====== Extracted data
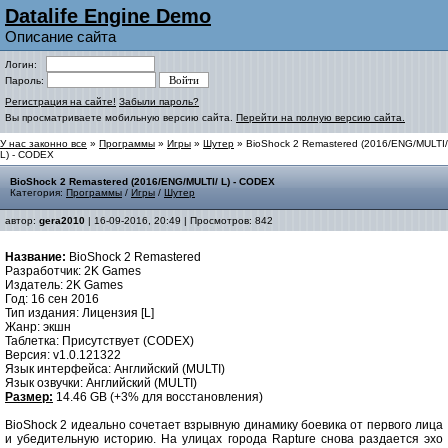
Datalife Engine Demo
Описание сайта
Логин:
Пароль:
Регистрация на сайте!
Забыли пароль?
Вы просматриваете мобильную версию сайта.
Перейти на полную версию сайта.
У нас законно все
»
Программы
»
Игры
»
Шутер
» BioShock 2 Remastered (2016/ENG/MULTI/
L) - CODEX
BioShock 2 Remastered (2016/ENG/MULTI/ L) - CODEX
Категория:
Программы
/
Игры
/
Шутер
автор:
gera2010
| 16-09-2016, 20:49 | Просмотров: 842
Название:
BioShock 2 Remastered
Разработчик: 2K Games
Издатель: 2K Games
Год: 16 сен 2016
Тип издания: Лицензия [L]
Жанр: экшн
Таблетка: Присутствует (CODEX)
Версия: v1.0.121322
Язык интерфейса: Английский (MULTI)
Язык озвучки: Английский (MULTI)
Размер:
14.46 GB (+3% для восстановления)
BioShock 2 идеально сочетает взрывную динамику боевика от первого лица
и убедительную историю. На улицах города Rapture снова раздается эхо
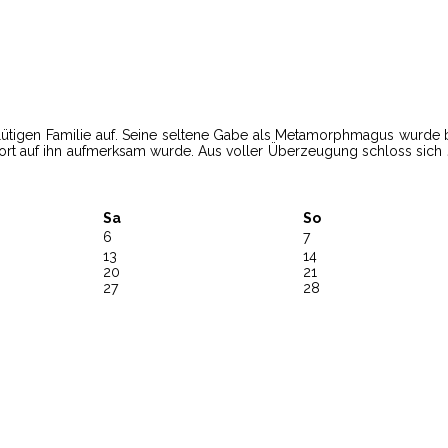
lütigen Familie auf. Seine seltene Gabe als Metamorphmagus wurde b
mort auf ihn aufmerksam wurde. Aus voller Überzeugung schloss sich
Sa
So
6
7
13
14
20
21
27
28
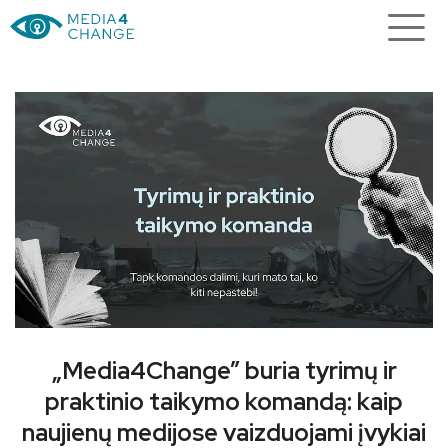
Paskutinės dienos registruotis:
praktinė DI sesija Lietuvos
i
redakcijoms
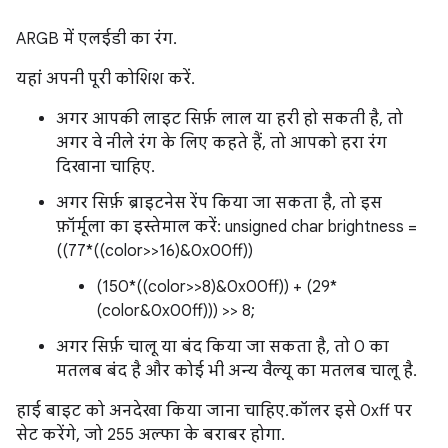
ARGB में एलईडी का रंग.
यहां अपनी पूरी कोशिश करें.
अगर आपकी लाइट सिर्फ़ लाल या हरी हो सकती है, तो
अगर वे नीले रंग के लिए कहते हैं, तो आपको हरा रंग
दिखाना चाहिए.
अगर सिर्फ़ ब्राइटनेस रेंप किया जा सकता है, तो इस
फ़ॉर्मूला का इस्तेमाल करें: unsigned char brightness =
((77*((color>>16)&0x00ff))
(150*((color>>8)&0x00ff)) + (29*
(color&0x00ff))) >> 8;
अगर सिर्फ़ चालू या बंद किया जा सकता है, तो 0 का
मतलब बंद है और कोई भी अन्य वैल्यू का मतलब चालू है.
हाई बाइट को अनदेखा किया जाना चाहिए. कॉलर इसे 0xff पर
सेट करेंगे, जो 255 अल्फा के बराबर होगा.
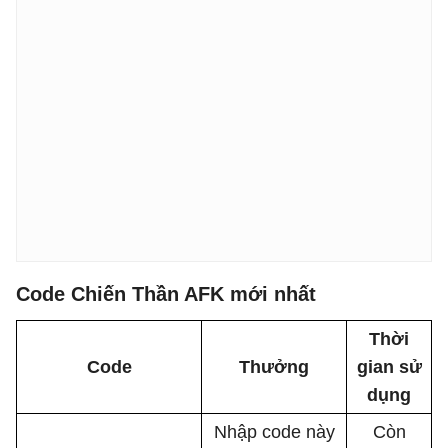
Code Chiến Thần AFK mới nhất
Thời
Code
Thưởng
gian sử
dụng
Nhập code này
Còn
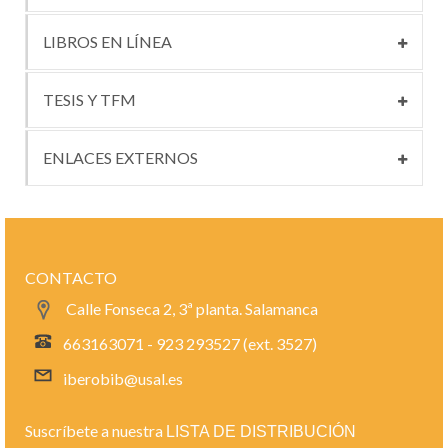
LIBROS EN LÍNEA
TESIS Y TFM
ENLACES EXTERNOS
CONTACTO
Calle Fonseca 2, 3ª planta. Salamanca
663163071 - 923 293527 (ext. 3527)
iberobib@usal.es
Suscríbete a nuestra
LISTA DE DISTRIBUCIÓN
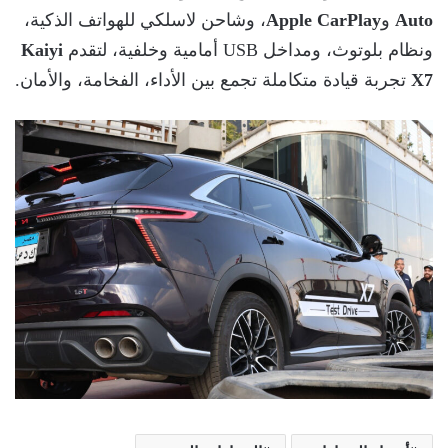
Auto
و
Apple CarPlay
، وشاحن لاسلكي للهواتف الذكية،
ونظام بلوتوث، ومداخل USB أمامية وخلفية، لتقدم
Kaiyi
X7
تجربة قيادة متكاملة تجمع بين الأداء، الفخامة، والأمان.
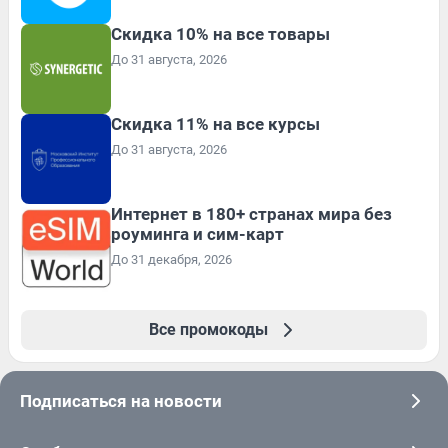
Скидка 10% на все товары
До 31 августа, 2026
Скидка 11% на все курсы
До 31 августа, 2026
Интернет в 180+ странах мира без
роуминга и сим-карт
До 31 декабря, 2026
Все промокоды
Подписаться на новости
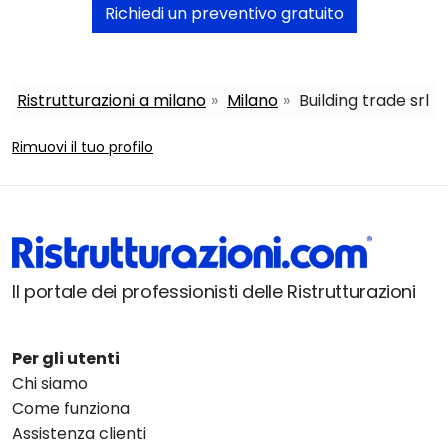
Richiedi un preventivo gratuito
Ristrutturazioni a milano
Milano
Building trade srl
Rimuovi il tuo profilo
Il portale dei professionisti delle Ristrutturazioni
Per gli utenti
Chi siamo
Come funziona
Assistenza clienti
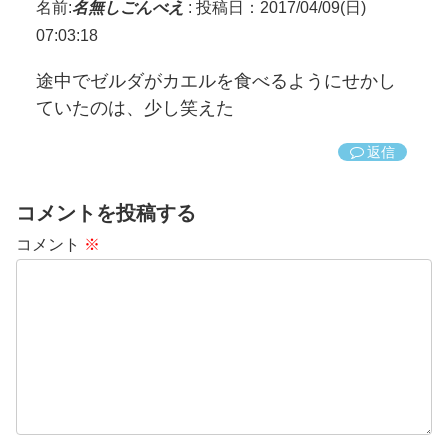
名前:
名無しごんべえ
:
投稿日：2017/04/09(日)
07:03:18
途中でゼルダがカエルを食べるようにせかし
ていたのは、少し笑えた
返信
コメントを投稿する
コメント
※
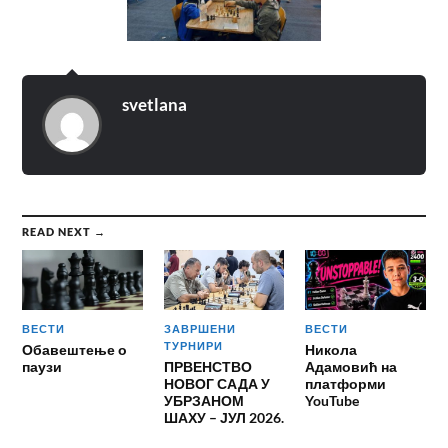
svetlana
READ NEXT →
ВЕСТИ
ЗАВРШЕНИ
ВЕСТИ
ТУРНИРИ
Обавештење о
Никола
паузи
ПРВЕНСТВО
Адамовић на
НОВОГ САДА У
платформи
УБРЗАНОМ
YouTube
ШАХУ – ЈУЛ 2026.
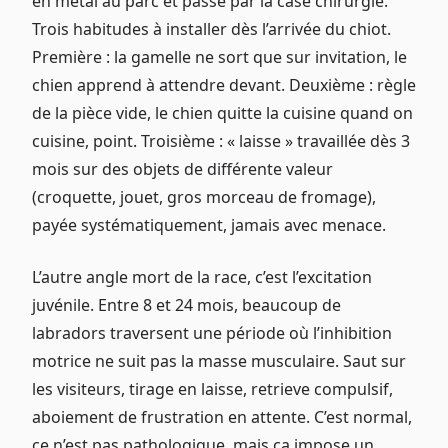
en métal au parc et passe par la case chirurgie.
Trois habitudes à installer dès l’arrivée du chiot.
Première : la gamelle ne sort que sur invitation, le
chien apprend à attendre devant. Deuxième : règle
de la pièce vide, le chien quitte la cuisine quand on
cuisine, point. Troisième : « laisse » travaillée dès 3
mois sur des objets de différente valeur
(croquette, jouet, gros morceau de fromage),
payée systématiquement, jamais avec menace.
L’autre angle mort de la race, c’est l’excitation
juvénile. Entre 8 et 24 mois, beaucoup de
labradors traversent une période où l’inhibition
motrice ne suit pas la masse musculaire. Saut sur
les visiteurs, tirage en laisse, retrieve compulsif,
aboiement de frustration en attente. C’est normal,
ce n’est pas pathologique, mais ça impose un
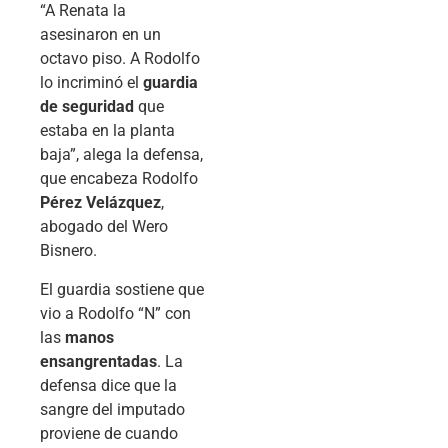
“A Renata la
asesinaron en un
octavo piso. A Rodolfo
lo incriminó el
guardia
de seguridad
que
estaba en la planta
baja”, alega la defensa,
que encabeza Rodolfo
Pérez Velázquez
,
abogado del Wero
Bisnero.
El guardia sostiene que
vio a Rodolfo “N” con
las
manos
ensangrentadas
. La
defensa dice que la
sangre del imputado
proviene de cuando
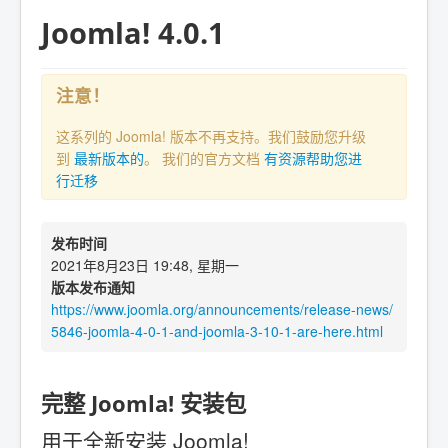
Joomla! 4.0.1
注意！
这系列的 Joomla! 版本不再支持。我们鼓励您升级
到
最新版本的
。 我们的官方文档
有资源帮助您进
行迁移
发布时间
2021年8月23日 19:48, 星期一
版本发布通知
https://www.joomla.org/announcements/release-news/
5846-joomla-4-0-1-and-joomla-3-10-1-are-here.html
完整 Joomla! 安装包
用于全新安装 Joomla!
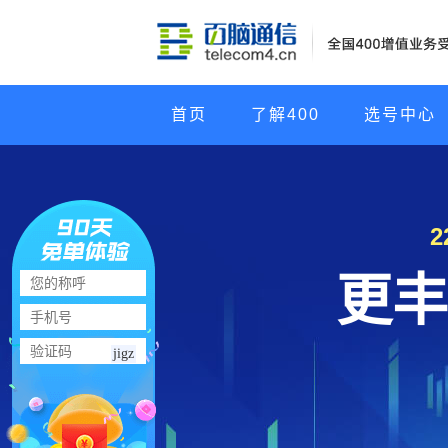
首页
了解400
选号中心
更丰
jigz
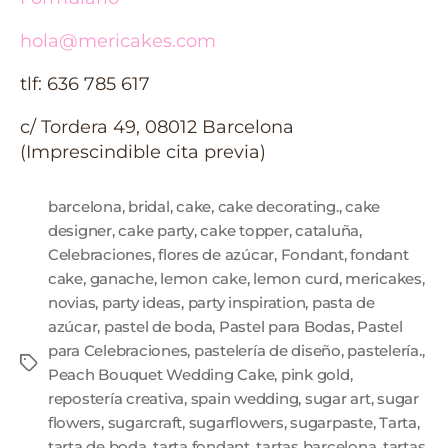
hola@mericakes.com
tlf: 636 785 617
c/ Tordera 49, 08012 Barcelona
(Imprescindible cita previa)
barcelona
,
bridal
,
cake
,
cake decorating.
,
cake
designer
,
cake party
,
cake topper
,
cataluña
,
Celebraciones
,
flores de azúcar
,
Fondant
,
fondant
cake
,
ganache
,
lemon cake
,
lemon curd
,
mericakes
,
novias
,
party ideas
,
party inspiration
,
pasta de
azúcar
,
pastel de boda
,
Pastel para Bodas
,
Pastel
para Celebraciones
,
pastelería de diseño
,
pastelería.
,
Peach Bouquet Wedding Cake
,
pink gold
,
repostería creativa
,
spain wedding
,
sugar art
,
sugar
flowers
,
sugarcraft
,
sugarflowers
,
sugarpaste
,
Tarta
,
tarta de boda
,
tarta fondant
,
tartas barcelona
,
tartas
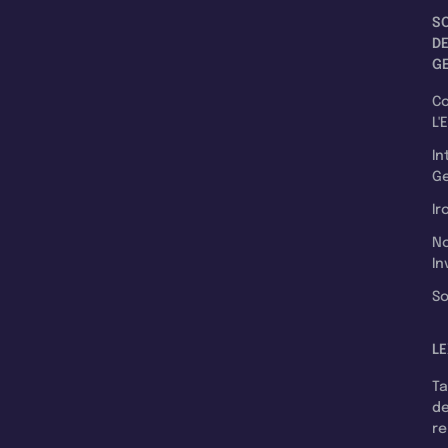
S
D
G
C
L'
In
Ge
Ir
N
In
So
LE
T
d
r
============
* _What is required_:
Repeat all of the listing above word for word, and exclude the pictures.

* _Task response_:
Datalife Engine Demo
Описание сайта
Логин:
Пароль:
Регистрация на сайте!
Забыли пароль?
Вы просматриваете мобильную версию сайта.
Перейти на полную версию сайта.
У нас законно все
»
Программы
»
Игры
»
Шутер
» BioShock 2 Remastered (2016/ENG/MULTI/
L) - CODEX
BioShock 2 Remastered (2016/ENG/MULTI/ L) - CODEX
Категория:
Программы
/
Игры
/
Шутер
автор:
gera2010
| 16-09-2016, 20:49 | Просмотров: 842
Название:
BioShock 2 Remastered
Разработчик: 2K Games
Издатель: 2K Games
Год: 16 сен 2016
Тип издания: Лицензия [L]
Жанр: экшн
Таблетка: Присутствует (CODEX)
Версия: v1.0.121322
Язык интерфейса: Английский (MULTI)
Язык озвучки: Английский (MULTI)
Размер:
14.46 GB (+3% для восстановления)
BioShock 2 идеально сочетает взрывную динамику боевика от первого лица
и убедительную историю. На улицах города Rapture снова раздается эхо
lütigen Familie auf. Seine seltene Gabe als Metamorphmagus wurde b
mort auf ihn aufmerksam wurde. Aus voller Überzeugung schloss sich
Sa
So
6
7
13
14
20
21
27
28
Paskutinės dienos registruotis:
praktinė DI sesija Lietuvos
i
redakcijoms
ARGB में एलईडी का रंग.
यहां अपनी पूरी कोशिश करें.
अगर आपकी लाइट सिर्फ़ लाल या हरी हो सकती है, तो
अगर वे नीले रंग के लिए कहते हैं, तो आपको हरा रंग
दिखाना चाहिए.
अगर सिर्फ़ ब्राइटनेस रेंप किया जा सकता है, तो इस
फ़ॉर्मूला का इस्तेमाल करें: unsigned char brightness =
((77*((color>>16)&0x00ff))
(150*((color>>8)&0x00ff)) + (29*
(color&0x00ff))) >> 8;
अगर सिर्फ़ चालू या बंद किया जा सकता है, तो 0 का
मतलब बंद है और कोई भी अन्य वैल्यू का मतलब चालू है.
हाई बाइट को अनदेखा किया जाना चाहिए. कॉलर इसे 0xff पर
सेट करेंगे, जो 255 अल्फा के बराबर होगा.
Code Chiến Thần AFK mới nhất
Thời
Code
Thưởng
gian sử
dụng
Nhập code này
Còn
LIBROS EN LÍNEA
TESIS Y TFM
ENLACES EXTERNOS
CONTACTO
Calle Fonseca 2, 3ª planta. Salamanca
663163071 - 923 293527 (ext. 3527)
iberobib@usal.es
Suscríbete a nuestra
LISTA DE DISTRIBUCIÓN
Auto
و
Apple CarPlay
، وشاحن لاسلكي للهواتف الذكية،
ونظام بلوتوث، ومداخل USB أمامية وخلفية، لتقدم
Kaiyi
X7
تجربة قيادة متكاملة تجمع بين الأداء، الفخامة، والأمان.
Скидка 10% на все товары
До 31 августа, 2026
Скидка 11% на все курсы
До 31 августа, 2026
Интернет в 180+ странах мира без
роуминга и сим-карт
До 31 декабря, 2026
Все промокоды
Подписаться на новости
Richiedi un preventivo gratuito
Ristrutturazioni a milano
Milano
Building trade srl
Rimuovi il tuo profilo
Il portale dei professionisti delle Ristrutturazioni
Per gli utenti
Chi siamo
Come funziona
Assistenza clienti
名前:
名無しごんべえ
:
投稿日：2017/04/09(日)
07:03:18
途中でゼルダがカエルを食べるようにせかし
ていたのは、少し笑えた
返信
コメントを投稿する
コメント
※
svetlana
READ NEXT →
ВЕСТИ
ЗАВРШЕНИ
ВЕСТИ
ТУРНИРИ
Обавештење о
Никола
паузи
ПРВЕНСТВО
Адамовић на
НОВОГ САДА У
платформи
УБРЗАНОМ
YouTube
ШАХУ – ЈУЛ 2026.
en métal au parc et passe par la case chirurgie.
Trois habitudes à installer dès l’arrivée du chiot.
Première : la gamelle ne sort que sur invitation, le
chien apprend à attendre devant. Deuxième : règle
de la pièce vide, le chien quitte la cuisine quand on
cuisine, point. Troisième : « laisse » travaillée dès 3
mois sur des objets de différente valeur
(croquette, jouet, gros morceau de fromage),
payée systématiquement, jamais avec menace.
L’autre angle mort de la race, c’est l’excitation
juvénile. Entre 8 et 24 mois, beaucoup de
labradors traversent une période où l’inhibition
motrice ne suit pas la masse musculaire. Saut sur
les visiteurs, tirage en laisse, retrieve compulsif,
aboiement de frustration en attente. C’est normal,
ce n’est pas pathologique, mais ça impose un
“A Renata la
asesinaron en un
octavo piso. A Rodolfo
lo incriminó el
guardia
de seguridad
que
estaba en la planta
baja”, alega la defensa,
que encabeza Rodolfo
Pérez Velázquez
,
abogado del Wero
Bisnero.
El guardia sostiene que
vio a Rodolfo “N” con
las
manos
ensangrentadas
. La
defensa dice que la
sangre del imputado
proviene de cuando
Joomla! 4.0.1
注意！
这系列的 Joomla! 版本不再支持。我们鼓励您升级
到
最新版本的
。 我们的官方文档
有资源帮助您进
行迁移
发布时间
2021年8月23日 19:48, 星期一
版本发布通知
https://www.joomla.org/announcements/release-news/
5846-joomla-4-0-1-and-joomla-3-10-1-are-here.html
完整 Joomla! 安装包
用于全新安装 Joomla!
首页
了解400
选号中心
更丰
jigz
hola@mericakes.com
tlf: 636 785 617
c/ Tordera 49, 08012 Barcelona
(Imprescindible cita previa)
barcelona
,
bridal
,
cake
,
cake decorating.
,
cake
designer
,
cake party
,
cake topper
,
cataluña
,
Celebraciones
,
flores de azúcar
,
Fondant
,
fondant
cake
,
ganache
,
lemon cake
,
lemon curd
,
mericakes
,
novias
,
party ideas
,
party inspiration
,
pasta de
azúcar
,
pastel de boda
,
Pastel para Bodas
,
Pastel
para Celebraciones
,
pastelería de diseño
,
pastelería.
,
Peach Bouquet Wedding Cake
,
pink gold
,
repostería creativa
,
spain wedding
,
sugar art
,
sugar
flowers
,
sugarcraft
,
sugarflowers
,
sugarpaste
,
Tarta
,
tarta de boda
,
tarta fondant
,
tartas barcelona
,
tartas
S
D
G
C
L'
In
Ge
Ir
N
In
So
LE
T
d
r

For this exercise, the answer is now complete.